Ya. Rupa-rupanya, aku masuk rumah sakit karena kecelakaan lalu lintas, bukan karena aku dipukul oleh busur panah. Aku tidak mengingat sedikit pun yang terjadi dalam kecelakaan itu. Ingatan terakhirku adalah ujung busur itu menghantam wajahku. Aku mendengar suara BUK! BUK! BUK! Disertai rasa perih dan puyeng di kepalaku ..., lalu semuanya gelap.

Sadar-sadar, aku mendengar bunyi bip bip bip yang beritme konstan dan aku seperti tinggal dalam sebuah ruang kosong bersama bunyi bip bip bip tersebut. Pikiranku berfungsi, tetapi tubuhku tidak. Aku mendengar bip bip bip itu semalaman. Atau sepanjang siang. Aku tidak bisa melihat penunjuk waktu karena aku tak bisa melihat apa-apa. Kadang aku mendengar orang-orang berbicara, tetapi aku tak bisa merespons. Kadang aku merasa aku berteriak, tetapi aku tak mendengar apa pun. Tak ada pula reaksi dari orang-orang sekitarku.

Aku mengenali masing-masing suara Leo, Enzo, dan Romi di sekitarku. Kadang kudengar suara Tino dan Panpan, tetapi tidak sesering yang lain. Aku tak pernah mendengar suara Angga.

Seringkali, pikiranku hilang juga dan aku tidak ingat apa-apa. Baru saat tiga temanku itu membicarakan rahasia dan menggenggam tanganku, aku mencoba bereaksi dan reaksiku benar-benar terkirim ke dunia nyata.

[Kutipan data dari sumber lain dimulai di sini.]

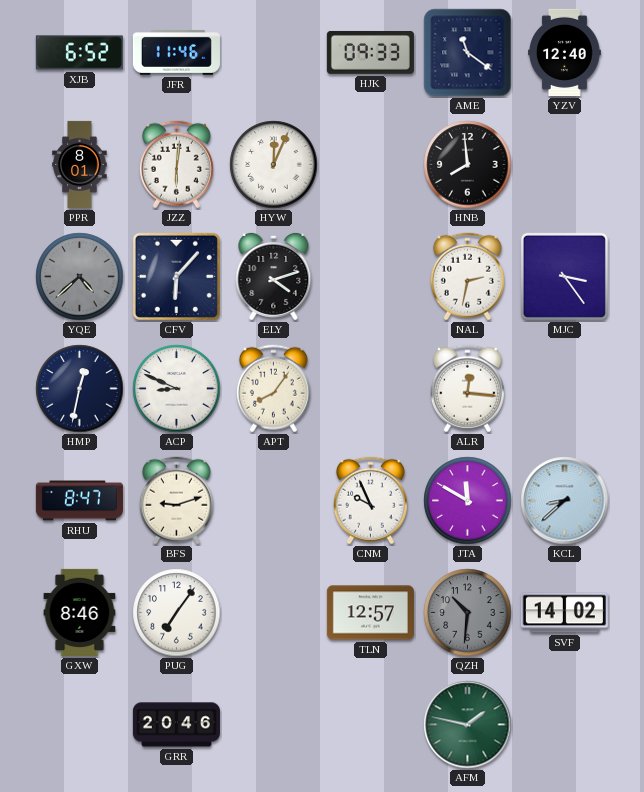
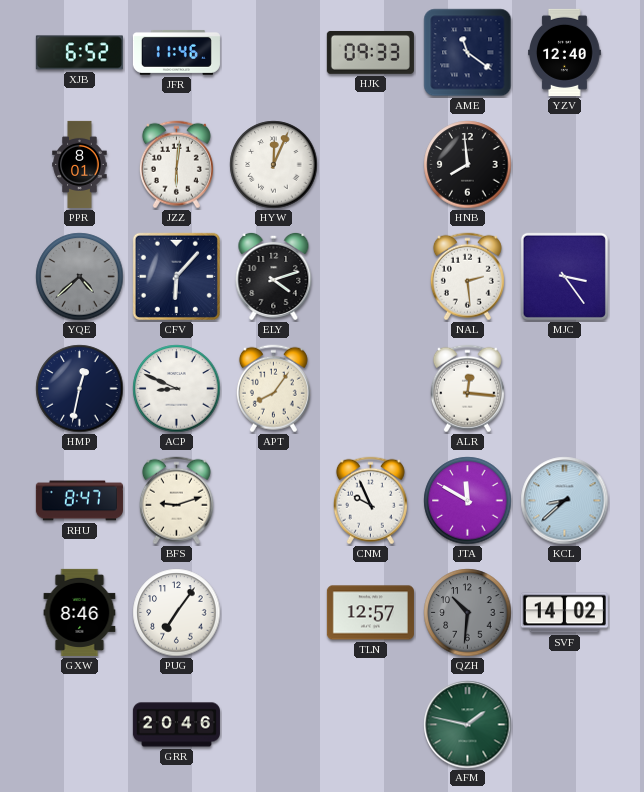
NAL: 2:32 -> 2:29
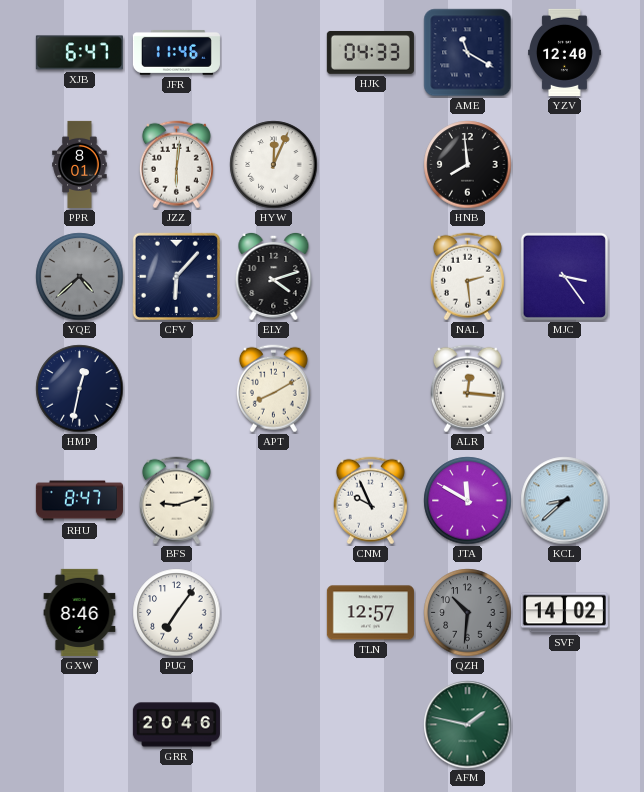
XJB: 6:52 -> 6:47
HJK: 09:33 -> 04:33
AME: 11:21 -> 11:20
ACP: 8:49 -> none
APT: 8:06 -> 8:10
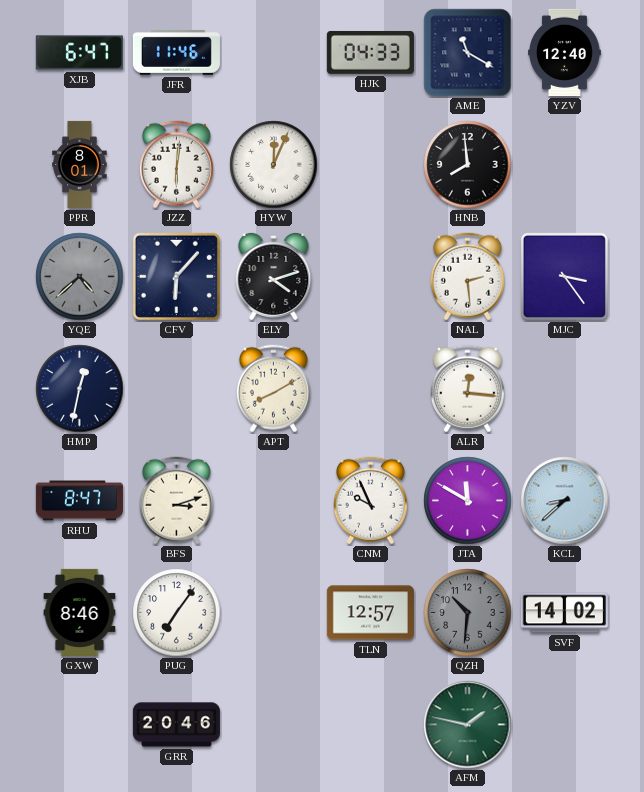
BFS: 9:12 -> 3:12
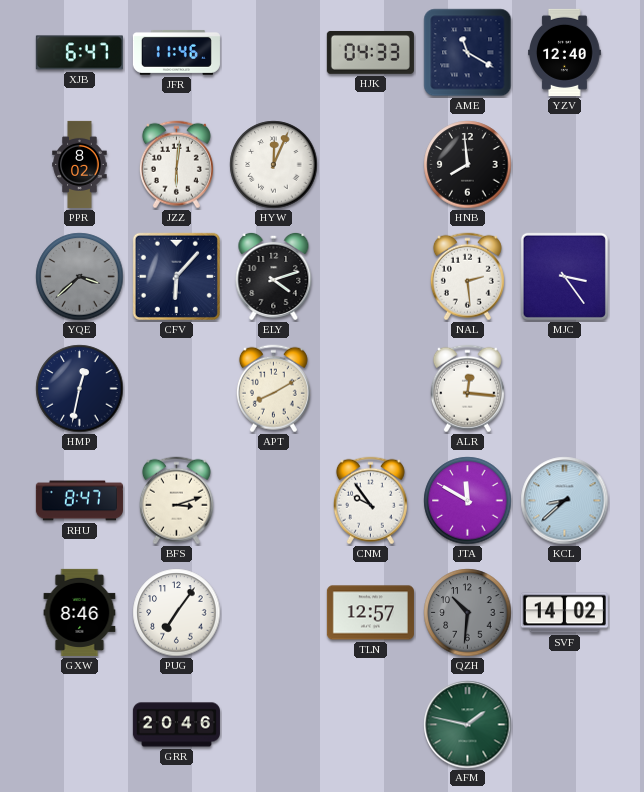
PPR: 8:01 -> 8:02
YQE: 4:38 -> 3:38
CNM: 9:56 -> 9:54
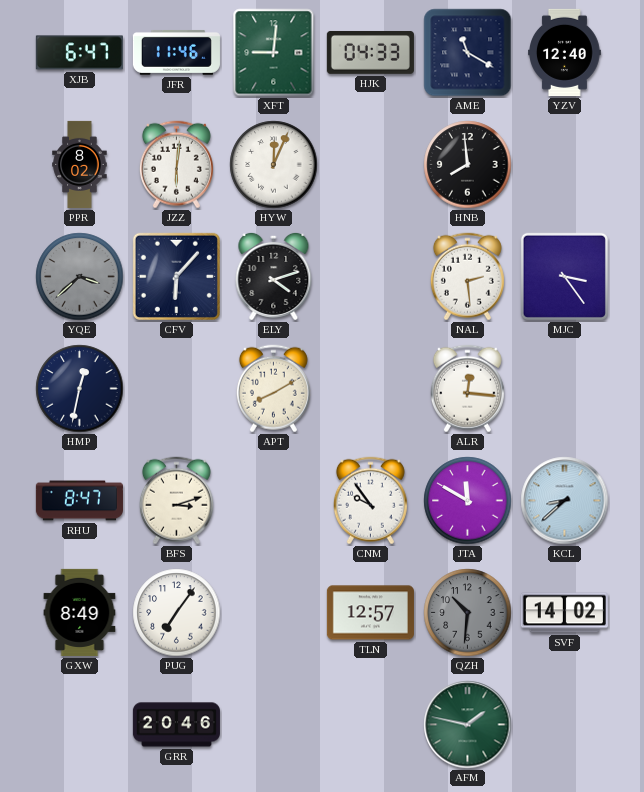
XFT: none -> 9:01
GXW: 8:46 -> 8:49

Aku terbangun setelahnya. Sampai hari ini tidak memiliki gambaran sama sekali tentang kecelakaan mobil itu.

"Gi ... gimana kejadiannya?" tanyaku.

"Jadi gini, Shay .... Pada suatu hari—"

"Romi! Romi ...," sela Leo. "Kayaknya enggak bijak kita ceritain soal itu sekarang. Come on. Lanang baru bangun."

"Dia yang minta."

"Iya, tapi ini baru berapa jam sejak dia siuman. Kita cicil aja ceritanya. Toh Mas Angganya lagi enggak di sini juga. Mungkin ada baiknya kita nunggu sampai Mas Angga bisa gabung di sini, jadi dia bisa cerita langsung juga."

"Di mana Angga?" tanyaku, dengan suara lirih.

"Mas Angga di ruang kelas satu, Mas," jawab Enzo. "Kemarin kita prioritasin Mas dulu, mengingat Mas kan enggak sadarkan diri. Kalau Mas Angga sih masih bisa ngisi BPJS-nya sendiri di IGD pas pertama masuk."